It's nearly 2am..I decided not to sleep yet..
coz each time I lie on my bed, my mind flew away...
thinking of so many things..
and, tonight, i decided not to think..i'm afraid, my thoughts would affect my heart...

So, i watched a few movies today..
'Get Smart', 'Witch Yoo-Hee', 'Hana Yori Dango movie', 'Someone Special'
Erm, yeah, most of them are love stories, even 'Get Smart' has its lovey part..
Come to think of it, is life is like a movie? being so easy to get what u want; either money, or love, or status or power or all of them,, being so perfect, extremely pretty, strong, tough, rich, and well-mannered,, being loved by someone who's filthy rich, good-looking, perfect, and gentle...NO. Movies are just made-up stories made by someone who's imagining a perfect-story-life. That's all. Movies are just imagined stories.

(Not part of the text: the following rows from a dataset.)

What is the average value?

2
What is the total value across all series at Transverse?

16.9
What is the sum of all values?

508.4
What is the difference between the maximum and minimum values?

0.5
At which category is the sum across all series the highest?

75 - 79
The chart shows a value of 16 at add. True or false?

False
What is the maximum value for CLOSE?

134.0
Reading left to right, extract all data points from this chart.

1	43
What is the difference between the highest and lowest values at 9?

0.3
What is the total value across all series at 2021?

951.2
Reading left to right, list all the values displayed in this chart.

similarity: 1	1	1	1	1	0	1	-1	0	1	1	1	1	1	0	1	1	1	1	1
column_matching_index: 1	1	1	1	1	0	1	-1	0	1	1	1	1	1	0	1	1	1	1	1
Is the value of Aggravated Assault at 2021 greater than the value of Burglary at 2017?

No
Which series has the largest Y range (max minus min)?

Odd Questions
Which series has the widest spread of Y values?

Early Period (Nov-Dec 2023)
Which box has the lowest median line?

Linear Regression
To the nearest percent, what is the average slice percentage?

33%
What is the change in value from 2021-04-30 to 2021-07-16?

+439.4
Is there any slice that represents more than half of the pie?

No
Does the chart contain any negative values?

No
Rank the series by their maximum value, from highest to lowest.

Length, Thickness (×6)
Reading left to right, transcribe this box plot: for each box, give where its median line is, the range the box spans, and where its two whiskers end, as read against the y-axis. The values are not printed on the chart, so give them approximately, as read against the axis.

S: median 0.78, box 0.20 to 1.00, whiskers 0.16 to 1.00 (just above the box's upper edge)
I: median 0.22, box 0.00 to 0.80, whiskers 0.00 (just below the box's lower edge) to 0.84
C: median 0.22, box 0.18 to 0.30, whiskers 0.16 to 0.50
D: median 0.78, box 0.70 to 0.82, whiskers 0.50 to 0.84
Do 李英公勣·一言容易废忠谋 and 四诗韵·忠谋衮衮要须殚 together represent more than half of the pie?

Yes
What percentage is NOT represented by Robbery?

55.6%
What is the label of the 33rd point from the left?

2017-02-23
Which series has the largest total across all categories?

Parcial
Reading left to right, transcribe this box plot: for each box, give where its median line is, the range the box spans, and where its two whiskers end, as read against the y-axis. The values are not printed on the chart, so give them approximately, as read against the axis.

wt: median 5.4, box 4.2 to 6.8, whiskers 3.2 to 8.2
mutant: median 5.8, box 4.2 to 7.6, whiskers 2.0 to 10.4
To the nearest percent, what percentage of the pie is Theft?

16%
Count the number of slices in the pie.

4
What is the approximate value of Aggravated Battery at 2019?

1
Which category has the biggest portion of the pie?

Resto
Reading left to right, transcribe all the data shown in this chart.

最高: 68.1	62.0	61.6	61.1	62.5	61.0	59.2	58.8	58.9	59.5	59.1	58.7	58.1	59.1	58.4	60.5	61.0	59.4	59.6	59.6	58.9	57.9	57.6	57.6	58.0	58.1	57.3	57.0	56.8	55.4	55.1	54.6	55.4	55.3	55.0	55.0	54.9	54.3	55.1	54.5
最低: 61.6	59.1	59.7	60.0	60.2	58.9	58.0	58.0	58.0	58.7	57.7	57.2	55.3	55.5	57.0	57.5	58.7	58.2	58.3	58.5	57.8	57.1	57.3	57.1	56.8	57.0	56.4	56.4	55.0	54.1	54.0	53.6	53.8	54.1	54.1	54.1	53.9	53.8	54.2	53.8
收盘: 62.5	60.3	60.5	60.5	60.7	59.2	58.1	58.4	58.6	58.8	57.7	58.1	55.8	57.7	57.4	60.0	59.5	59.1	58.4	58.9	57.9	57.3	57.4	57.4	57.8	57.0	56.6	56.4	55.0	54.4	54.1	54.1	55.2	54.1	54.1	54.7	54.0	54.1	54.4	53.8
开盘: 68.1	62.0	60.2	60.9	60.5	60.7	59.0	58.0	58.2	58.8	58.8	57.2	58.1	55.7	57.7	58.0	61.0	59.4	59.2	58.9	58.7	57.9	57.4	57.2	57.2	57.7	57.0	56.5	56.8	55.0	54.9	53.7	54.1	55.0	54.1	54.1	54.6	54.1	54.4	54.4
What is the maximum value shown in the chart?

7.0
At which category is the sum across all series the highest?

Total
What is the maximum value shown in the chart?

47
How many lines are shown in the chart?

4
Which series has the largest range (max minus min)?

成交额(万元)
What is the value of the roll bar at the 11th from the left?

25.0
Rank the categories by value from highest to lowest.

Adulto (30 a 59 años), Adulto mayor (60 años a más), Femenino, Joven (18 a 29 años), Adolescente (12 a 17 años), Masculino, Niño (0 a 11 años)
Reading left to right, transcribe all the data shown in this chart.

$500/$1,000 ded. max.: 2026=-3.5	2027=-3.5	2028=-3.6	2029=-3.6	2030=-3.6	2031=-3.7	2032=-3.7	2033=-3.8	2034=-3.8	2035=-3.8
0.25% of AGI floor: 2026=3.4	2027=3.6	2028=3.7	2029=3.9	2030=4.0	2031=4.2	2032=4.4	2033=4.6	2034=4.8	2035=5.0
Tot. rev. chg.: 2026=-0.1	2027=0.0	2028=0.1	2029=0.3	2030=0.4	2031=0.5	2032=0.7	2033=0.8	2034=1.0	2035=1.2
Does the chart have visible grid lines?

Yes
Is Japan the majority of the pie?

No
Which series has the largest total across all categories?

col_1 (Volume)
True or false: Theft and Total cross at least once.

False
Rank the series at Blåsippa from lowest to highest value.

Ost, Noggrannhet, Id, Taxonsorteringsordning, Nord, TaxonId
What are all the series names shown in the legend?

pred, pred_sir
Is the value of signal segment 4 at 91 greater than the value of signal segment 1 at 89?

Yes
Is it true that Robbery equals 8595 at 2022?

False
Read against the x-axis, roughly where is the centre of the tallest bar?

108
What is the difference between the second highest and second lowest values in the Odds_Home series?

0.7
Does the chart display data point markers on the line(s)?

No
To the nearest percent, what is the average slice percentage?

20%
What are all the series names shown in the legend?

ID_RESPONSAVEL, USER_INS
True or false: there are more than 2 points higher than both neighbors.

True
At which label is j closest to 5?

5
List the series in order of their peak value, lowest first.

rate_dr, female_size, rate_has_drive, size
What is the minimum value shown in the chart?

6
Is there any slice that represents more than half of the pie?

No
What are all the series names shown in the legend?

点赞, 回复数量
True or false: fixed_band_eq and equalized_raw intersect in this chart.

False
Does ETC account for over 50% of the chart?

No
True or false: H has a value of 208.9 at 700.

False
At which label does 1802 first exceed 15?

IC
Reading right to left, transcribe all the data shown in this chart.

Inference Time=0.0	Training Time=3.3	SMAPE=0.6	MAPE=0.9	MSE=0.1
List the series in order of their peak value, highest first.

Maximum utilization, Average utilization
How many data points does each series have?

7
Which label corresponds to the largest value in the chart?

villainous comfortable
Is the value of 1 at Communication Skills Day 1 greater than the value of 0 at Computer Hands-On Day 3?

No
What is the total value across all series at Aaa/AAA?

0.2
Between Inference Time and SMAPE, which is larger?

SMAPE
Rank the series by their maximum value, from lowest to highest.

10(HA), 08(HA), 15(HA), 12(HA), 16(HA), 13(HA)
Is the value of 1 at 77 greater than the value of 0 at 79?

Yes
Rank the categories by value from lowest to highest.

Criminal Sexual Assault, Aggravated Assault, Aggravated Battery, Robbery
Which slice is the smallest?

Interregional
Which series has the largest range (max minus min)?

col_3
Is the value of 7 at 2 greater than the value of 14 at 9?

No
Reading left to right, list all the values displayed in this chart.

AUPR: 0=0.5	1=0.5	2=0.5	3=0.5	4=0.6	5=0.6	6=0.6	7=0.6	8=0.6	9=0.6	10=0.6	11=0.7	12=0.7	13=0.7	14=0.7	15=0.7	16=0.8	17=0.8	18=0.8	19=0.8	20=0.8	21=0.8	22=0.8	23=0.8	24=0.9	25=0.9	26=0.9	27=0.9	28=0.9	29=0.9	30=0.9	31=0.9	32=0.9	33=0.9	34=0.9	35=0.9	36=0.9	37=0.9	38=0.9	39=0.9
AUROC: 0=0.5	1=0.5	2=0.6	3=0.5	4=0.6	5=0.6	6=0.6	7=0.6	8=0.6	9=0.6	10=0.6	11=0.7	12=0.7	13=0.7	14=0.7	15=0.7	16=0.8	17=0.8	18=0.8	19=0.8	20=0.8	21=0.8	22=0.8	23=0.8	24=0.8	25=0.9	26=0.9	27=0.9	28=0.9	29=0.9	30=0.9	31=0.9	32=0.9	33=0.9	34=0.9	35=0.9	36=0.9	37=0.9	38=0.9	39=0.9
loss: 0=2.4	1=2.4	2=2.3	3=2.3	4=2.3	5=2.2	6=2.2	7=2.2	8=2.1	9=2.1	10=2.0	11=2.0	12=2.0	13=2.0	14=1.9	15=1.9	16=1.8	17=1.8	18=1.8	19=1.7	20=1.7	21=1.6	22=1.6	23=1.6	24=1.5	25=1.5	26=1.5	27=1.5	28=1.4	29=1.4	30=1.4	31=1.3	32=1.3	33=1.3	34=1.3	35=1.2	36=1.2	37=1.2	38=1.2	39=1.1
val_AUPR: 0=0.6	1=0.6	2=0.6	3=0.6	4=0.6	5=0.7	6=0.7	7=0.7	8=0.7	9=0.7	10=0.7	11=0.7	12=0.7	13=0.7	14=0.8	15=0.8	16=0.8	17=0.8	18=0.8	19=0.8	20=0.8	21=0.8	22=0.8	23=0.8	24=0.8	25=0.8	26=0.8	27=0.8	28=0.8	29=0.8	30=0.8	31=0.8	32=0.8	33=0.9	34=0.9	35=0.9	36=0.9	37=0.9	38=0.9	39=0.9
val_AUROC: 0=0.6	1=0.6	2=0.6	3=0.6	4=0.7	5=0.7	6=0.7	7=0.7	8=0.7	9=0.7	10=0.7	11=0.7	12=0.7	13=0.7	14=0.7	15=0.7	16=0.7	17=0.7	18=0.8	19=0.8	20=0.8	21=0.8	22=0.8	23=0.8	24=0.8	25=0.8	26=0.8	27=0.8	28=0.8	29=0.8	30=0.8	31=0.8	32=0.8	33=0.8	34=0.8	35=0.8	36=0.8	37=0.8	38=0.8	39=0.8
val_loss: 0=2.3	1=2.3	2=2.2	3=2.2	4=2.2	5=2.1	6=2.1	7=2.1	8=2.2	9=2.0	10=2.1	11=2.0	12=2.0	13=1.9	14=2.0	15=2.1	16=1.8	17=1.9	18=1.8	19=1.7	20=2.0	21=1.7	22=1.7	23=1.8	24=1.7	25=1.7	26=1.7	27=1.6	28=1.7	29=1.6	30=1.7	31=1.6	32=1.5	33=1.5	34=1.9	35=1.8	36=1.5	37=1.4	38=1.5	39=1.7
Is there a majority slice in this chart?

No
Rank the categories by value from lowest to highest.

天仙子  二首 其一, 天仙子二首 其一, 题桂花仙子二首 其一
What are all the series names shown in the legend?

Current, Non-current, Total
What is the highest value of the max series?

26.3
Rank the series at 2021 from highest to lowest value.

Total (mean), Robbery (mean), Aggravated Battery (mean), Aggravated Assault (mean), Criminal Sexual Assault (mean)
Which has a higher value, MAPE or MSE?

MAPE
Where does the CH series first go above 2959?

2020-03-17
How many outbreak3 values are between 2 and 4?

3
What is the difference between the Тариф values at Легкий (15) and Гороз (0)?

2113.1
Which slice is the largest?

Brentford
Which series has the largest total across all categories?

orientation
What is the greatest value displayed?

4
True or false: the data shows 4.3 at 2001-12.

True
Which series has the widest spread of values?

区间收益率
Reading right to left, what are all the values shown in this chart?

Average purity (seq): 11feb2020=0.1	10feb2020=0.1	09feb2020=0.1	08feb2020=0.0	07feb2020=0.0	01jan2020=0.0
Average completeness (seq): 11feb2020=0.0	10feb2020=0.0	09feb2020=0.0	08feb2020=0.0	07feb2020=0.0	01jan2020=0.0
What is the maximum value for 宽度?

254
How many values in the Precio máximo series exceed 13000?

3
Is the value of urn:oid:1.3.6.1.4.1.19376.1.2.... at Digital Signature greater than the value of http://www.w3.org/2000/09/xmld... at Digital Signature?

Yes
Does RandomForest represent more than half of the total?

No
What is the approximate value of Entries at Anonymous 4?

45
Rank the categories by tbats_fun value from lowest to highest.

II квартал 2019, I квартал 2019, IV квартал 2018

So, life is not like the ones in the movies. We're not as perfect as the movie characters. Yes, my life is not that perfect either; I only have a few space, I'm not that rich, I'm not that pretty, and I'm not that well-mannered too..
But each time I watched a movie, and the ending was like 'happily ever after' or 'yeahh finally I succeeded' or 'yeah finally we got to love each other'.....I wish I was the character..as I'd already know what the ending is..
How good would it be if I could see what's coming ahead, so that I could prepare myself to face it.